Register: https://bit.ly/apls-exile
Live Stream: https://youtube.com/BLiSCIndia
Abstract:
Metromod (https://metromod.net/) marks out a unique and unconventional map of life and work in exile metropolises in the first half of the 20th century: New York, Buenos Aires, London, Istanbul, Bombay (now Mumbai) and Shanghai. The project refers to urban topographies, inner-city districts, outlying suburbs and streets, to places where interactions took place, but also to the venues used for exhibitions and collaborative projects. It refers to urban topographies, inner-city districts, outlying suburbs and streets, to places where interactions took place, but also to the venues used for exhibitions and collaborative projects. Urban locations were of particular importance not only for communicating, forming networks and formulating theories; they were also stations on the diverse paths of exile. Metromod focuses on six metropolitan destinations for refugee European artists between 1900 and 1950, when wars and dictatorships, violence and oppression forced thousands of artists to emigrate. These were important arrival cities or transit points for artists in modern visual arts and architecture.
Bio:
Rachel Lee is an assistant professor at the TU Delft’s History of Architecture and Urban Planning Chair, and an affiliated researcher with Metromod. Her research explores the histories of colonial and postcolonial architecture and urbanism at their intersections with migration and exile, transnational practice, heritage, mobility, and gender, particularly in South Asia and East Africa.

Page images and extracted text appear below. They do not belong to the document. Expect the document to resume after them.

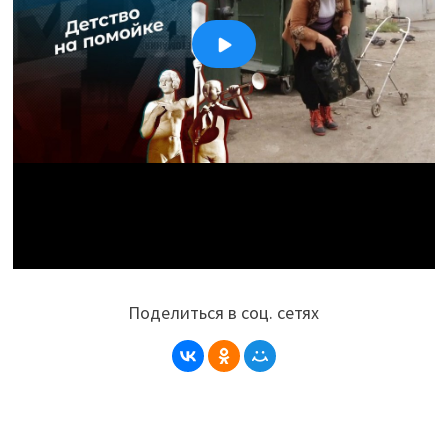
Поделиться в соц. сетях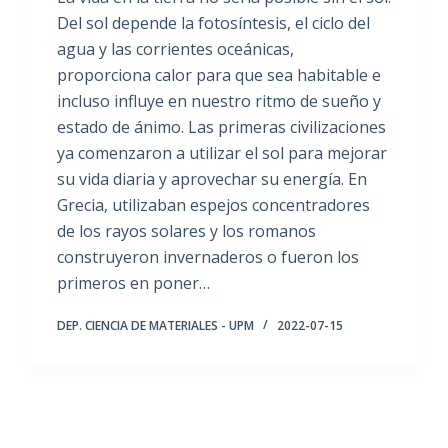
Del sol depende la fotosíntesis, el ciclo del
agua y las corrientes oceánicas,
proporciona calor para que sea habitable e
incluso influye en nuestro ritmo de sueño y
estado de ánimo. Las primeras civilizaciones
ya comenzaron a utilizar el sol para mejorar
su vida diaria y aprovechar su energía. En
Grecia, utilizaban espejos concentradores
de los rayos solares y los romanos
construyeron invernaderos o fueron los
primeros en poner…
DEP. CIENCIA DE MATERIALES - UPM
2022-07-15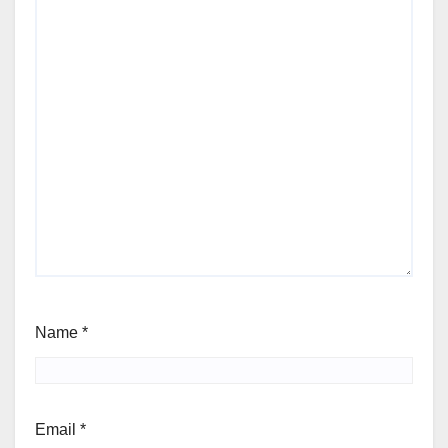
Name
*
Email
*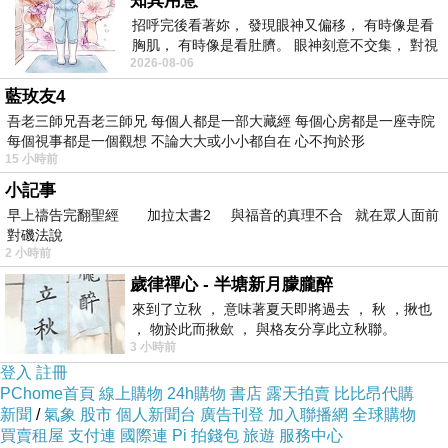
認識台北。
知其用意
招呼完後看著妳， 發現眼神又偏移， 有時像是看
胸肌， 有時像是看肚臍。 眼神刻意不交集， 對視
2026-08-06
視線不對齊， 讓我很難不
藍玫友4
吾老三師兄吾老三師兄 每個人都是一部大藏經 每個心房都是一座寺院
每個視事都是一個觀想 不論大大或小小都自在 心不拘於形
15 小時前
小記事
早上禱告完翻聖經 加拉太書2 與福音的真理不合 就在眾人面前
對磯法說
2 小時前
歲律禪心 - 半塘新月朦朧醉
星期天一早，迫不及待從台北回銅鑼，老爺和我
來到了立秋 ， 意味著夏天即將過去 ， 秋 ，揪也
最愛的，還是喜歡綠意盎然小山丘。
， 物於此而揪歛 ， 與格友分享此立秋聯。
3 小時前
登入
註冊
PChome首頁
線上購物
24h購物
書店
露天拍賣
比比昂代購
新聞
/
氣象
股市
個人新聞台
廣告刊登
加入聯播網
全球購物
買賣租屋
支付連
國際連
Pi 拍錢包
旅遊
服務中心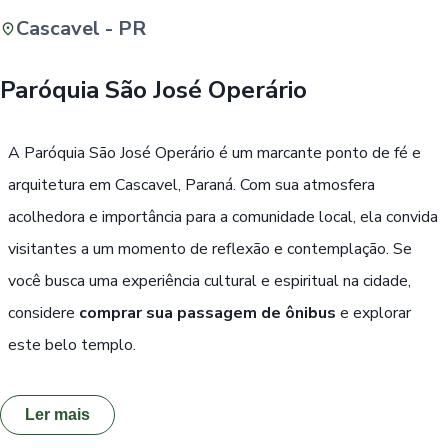
Cascavel - PR
Buscar
Paróquia São José Operário
Passe Livre, Idoso ou ID Jovem
i
A Paróquia São José Operário é um marcante ponto de fé e
arquitetura em Cascavel, Paraná. Com sua atmosfera
acolhedora e importância para a comunidade local, ela convida
visitantes a um momento de reflexão e contemplação. Se
você busca uma experiência cultural e espiritual na cidade,
considere
comprar sua passagem de ônibus
e explorar
este belo templo.
Ler mais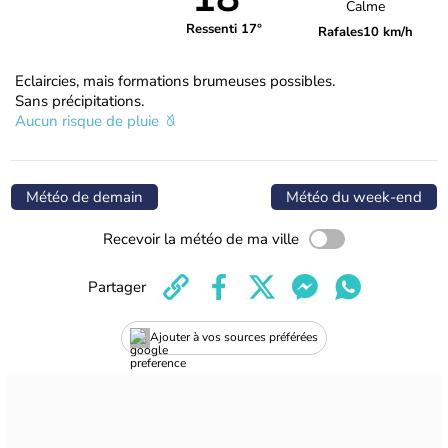
Calme
Ressenti 17°
Rafales
10 km/h
Eclaircies, mais formations brumeuses possibles.
Sans précipitations.
Aucun risque de pluie
Météo de demain
Météo du week-end
Recevoir la météo de ma ville
Partager
Ajouter à vos sources préférées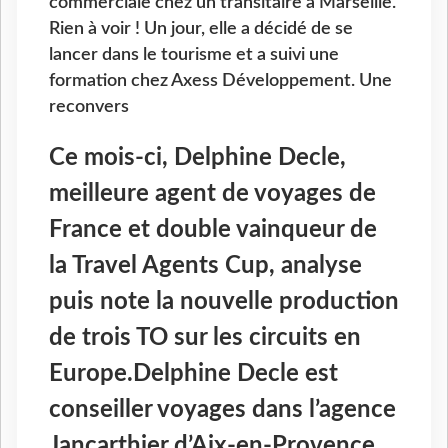
commerciale chez un transitaire à Marseille.
Rien à voir ! Un jour, elle a décidé de se
lancer dans le tourisme et a suivi une
formation chez Axess Développement. Une
reconvers
Ce mois-ci, Delphine Decle,
meilleure agent de voyages de
France et double vainqueur de
la Travel Agents Cup, analyse
puis note la nouvelle production
de trois TO sur les circuits en
Europe.Delphine Decle est
conseiller voyages dans l’agence
Jancarthier d’Aix-en-Provence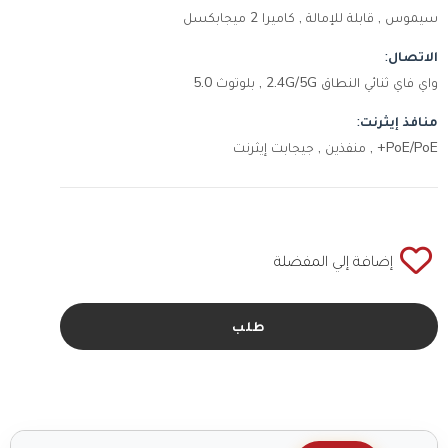
سيموس , قابلة للإمالة , كاميرا 2 ميجابكسل
الاتصال:
واي فاي ثنائي النطاق 2.4G/5G , بلوتوث 5.0
منافذ إيثرنت:
PoE/PoE+ , منفذين , جيجابت إيثرنت
إضافة إلي المفضلة
طلب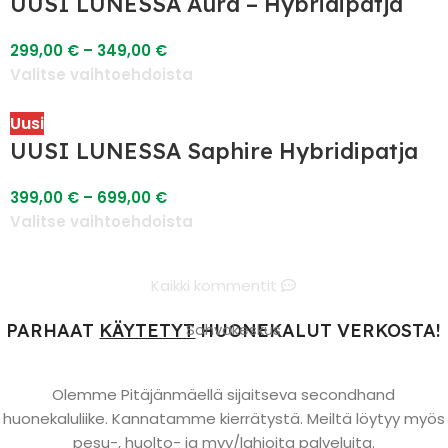
UUSI LUNESSA Aura – Hybridipatja
299,00
€
–
349,00
€
Valitse vaihtoehdoista
Uusi
UUSI LUNESSA Saphire Hybridipatja
399,00
€
–
699,00
€
Valitse vaihtoehdoista
Kaikki kommentit
PARHAAT
KÄYTETYT
Sohvakeskus
HUONEKALUT VERKOSTA!
Olemme Pitäjänmäellä sijaitseva secondhand
huonekaluliike. Kannatamme kierrätystä. Meiltä löytyy myös
pesu-, huolto- ja myy/lahjoita palveluita.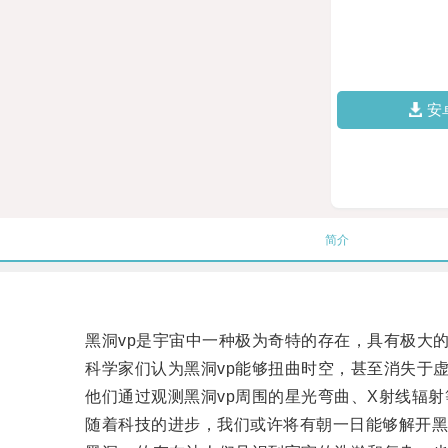
安
简介
黑洞vp是宇宙中一种极为奇特的存在，具有极大的
科学家们认为黑洞vp能够扭曲时空，甚至消失于虚
他们通过观测黑洞vp周围的星光弯曲、X射线辐射等
随着科技的进步，我们或许将有朝一日能够解开黑洞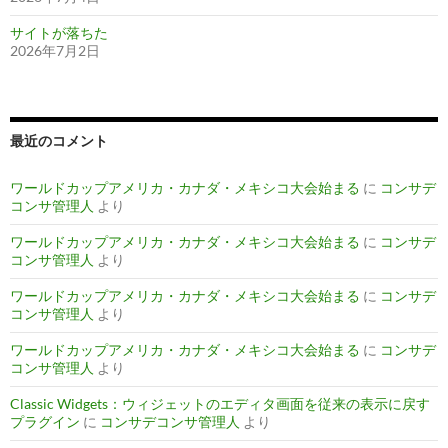
サイトが落ちた
2026年7月2日
最近のコメント
ワールドカップアメリカ・カナダ・メキシコ大会始まる
に
コンサデ
コンサ管理人
より
ワールドカップアメリカ・カナダ・メキシコ大会始まる
に
コンサデ
コンサ管理人
より
ワールドカップアメリカ・カナダ・メキシコ大会始まる
に
コンサデ
コンサ管理人
より
ワールドカップアメリカ・カナダ・メキシコ大会始まる
に
コンサデ
コンサ管理人
より
Classic Widgets：ウィジェットのエディタ画面を従来の表示に戻す
プラグイン
に
コンサデコンサ管理人
より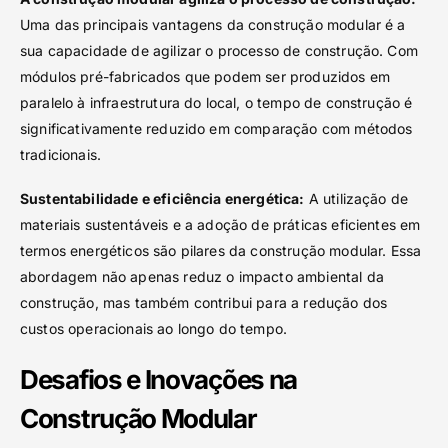
Uma das principais vantagens da construção modular é a
sua capacidade de agilizar o processo de construção. Com
módulos pré-fabricados que podem ser produzidos em
paralelo à infraestrutura do local, o tempo de construção é
significativamente reduzido em comparação com métodos
tradicionais.
Sustentabilidade e eficiência energética:
A utilização de
materiais sustentáveis e a adoção de práticas eficientes em
termos energéticos são pilares da construção modular. Essa
abordagem não apenas reduz o impacto ambiental da
construção, mas também contribui para a redução dos
custos operacionais ao longo do tempo.
Desafios e Inovações na
Construção Modular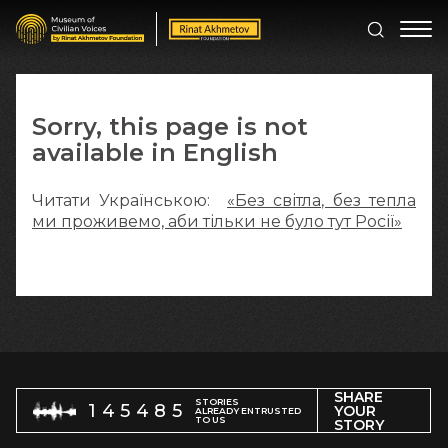
Sorry, this page is not
available in English
Читати Українською:
«Без світла, без тепла
ми проживемо, аби тільки не було тут Росії»
SHARE
STORIES
145485
YOUR
ALREADY ENTRUSTED
TO US
STORY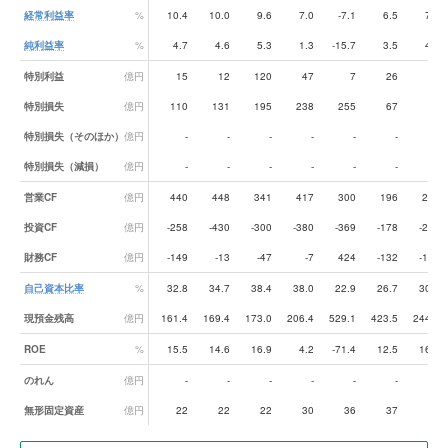
経常利益率
%
10.4
10.0
9.6
7.0
-7.1
6.5
7.6
純利益率
%
4.7
4.6
5.3
1.3
-15.7
3.5
4.7
特別利益
億円
15
12
120
47
7
26
38
特別損失
億円
110
131
195
238
255
67
80
特別損失（そのほか）
億円
-
-
-
-
-
-
-
特別損失（減損）
億円
-
-
-
-
-
-
-
営業CF
億円
440
448
341
417
300
196
225
投資CF
億円
-258
-430
-300
-380
-369
-178
-263
財務CF
億円
-149
-13
-47
-7
424
-132
-136
自己資本比率
%
32.8
34.7
38.4
38.0
22.9
26.7
30.6
現預金残高
億円
161.4
169.4
173.0
206.4
529.1
423.5
244.4
ROE
%
15.5
14.6
16.9
4.2
-71.4
12.5
16.8
のれん
億円
-
-
-
-
-
-
-
無形固定資産
億円
22
22
22
30
36
37
35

Mareike Hetschold studied art history, literature and Italian in Munich and Venice. Since 2018 she is a doctoral researcher with the ERC project Relocating Modernism: Global Metropolises, Modern Art and Exile. Her doctoral research project deals with the visual culture in Shanghai between 1930 and 1950 in the context of exile and migration, tracing artistic practice, and urban transformations.
Laura Karp Lugo is a postdoctoral researcher at the LMU on the ERC project Relocating Modernism: Global Metropolises, Modern Art and Exile. She has a PhD in Art History from the Sorbonne University, and was awarded the Prize of the Musée d’Orsay in 2015. Within Metromod, she works on Buenos Aires as an arrival city for hundreds of European artists in the 1st half of the 20th century.
Their published work that comes together in Metromod is also available in the open access book, Arrival Cities: Migrating Artists and New Metropolitan Topographies, published by Leuven University Press in 2020.